Area of Preston, Lancashire, England

Ribbleton is a suburb and ward of the city of Preston, Lancashire, England. It is located to the east of the city centre, between the A59 New Hall Lane and the B6243 Longridge Road. The M6 motorway also runs through the area. The ward had a population of 7,351 recorded in the 2001 census increasing to 8,548 at the 2011 Census.

==Community==
Ribbleton has a library, a number of shops, a pub, post offices and schools.

==Demographics==
In 2001 at the time of the census, 77.2% of Ribbleton residents classed themselves as Christian.

==Industry==
Most of the area west of the M6 is residential.
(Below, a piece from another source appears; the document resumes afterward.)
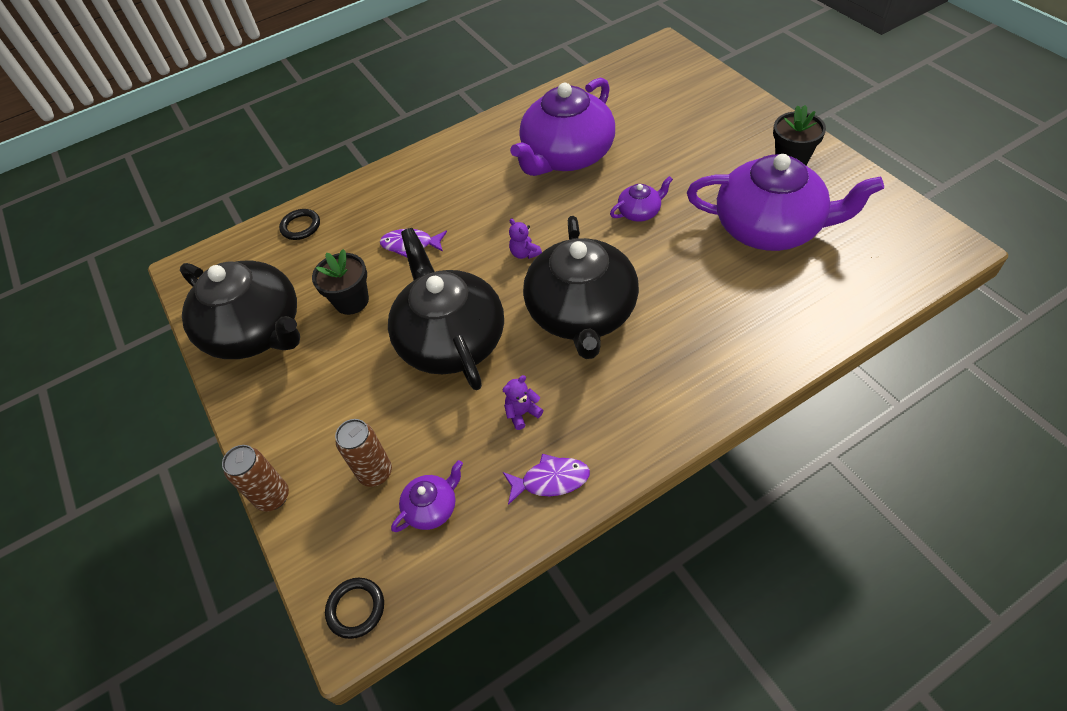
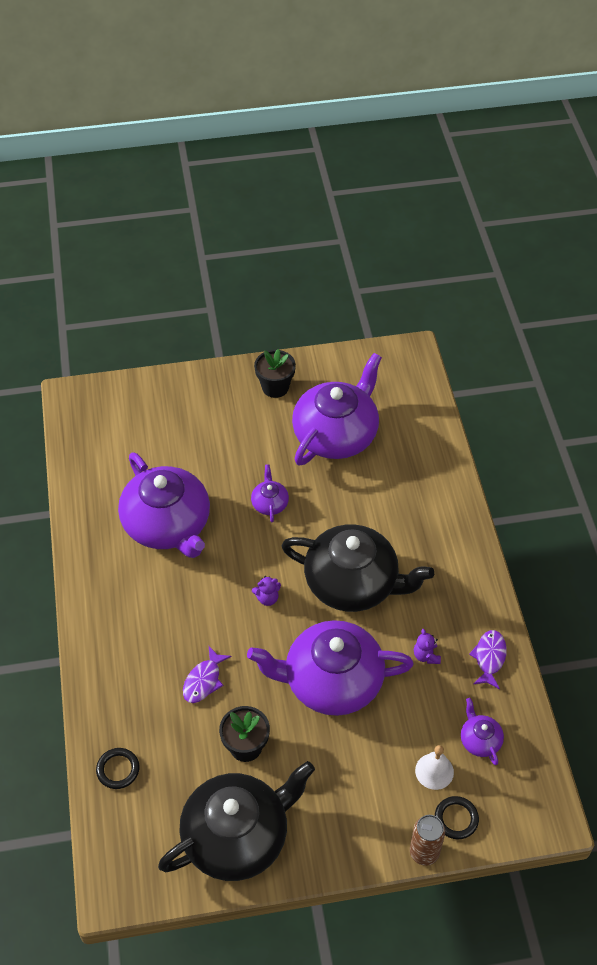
camera: 75 degrees left, 0 degrees up
black ring [325,578,384,639] -> black ring moved to [435,796,479,839]
brown can [335,419,392,487] -> white bell [415,745,454,790]
black teapot [388,228,504,390] -> purple teapot [247,620,414,716]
The area to the east contains a large industrial estate and agricultural land and no residential. Preston Cemetery is entirely contained in the Ribbleton ward, as is Preston Crematorium. Part of the suburb is in Brookfield ward, including the head office of the Booths supermarket chain and the former railway station, which was on the Preston and Longridge Railway.

==Education==
The former City of Preston High School is centrally located in the area. Ribbleton Hall High closed in December 2009 and Ashton Community Science College opened it up as a second campus in January 2010. The Ribbleton Campus did not admit any year 7 pupils in September 2010. In July 2013 Ashton Community Science College withdrew from the site and returned it to Lancashire County Council. St Mary's, Leyland temporarily moved onto the site following a catastrophic fire in Leyland. They returned to Leyland in December 2013. In January 2014 Lancashire County Council passed control of the site to contractors to prepare for Sir Tom Finney High School to occupy the site in January 2015. The primary schools in the ward are Grange Community Primary, Moor Nook Community Primary, Blessed Sacrament Catholic Primary School and Brockholes Wood Community Primary School. This school is located in the Farringdon Park area of Preston at the top of Brockholes Brow. it was formerly called Faringdon Park Primary School.

==Transport==
Access to the City Centre is via the A59 or B6243 which are often congested. There is access to the M6 nearby at junctions 31 (Samlesbury) and 31A (Bluebell Way), although there is no access to or from the M6 north via junction 31A. Although the railway through Ribbleton no longer exists, there are frequent bus services provided by Preston Bus and Stagecoach in Lancashire, including the route between Preston and Longridge.

==History==
Ribbleton was formerly a township in the parish of Preston, in 1866 Ribbleton became a separate civil parish, in 1894 it became part of Preston Rural District, on 1 April 1934 the parish was abolished and merged with Preston and Fulwood and became part of the County Borough of Preston. In 1931 the parish had a population of 128. It is now in the unparished area of Preston.

The former Ribbleton mental hospital on Sandycroft was closed in 2015 and demolished in 2018.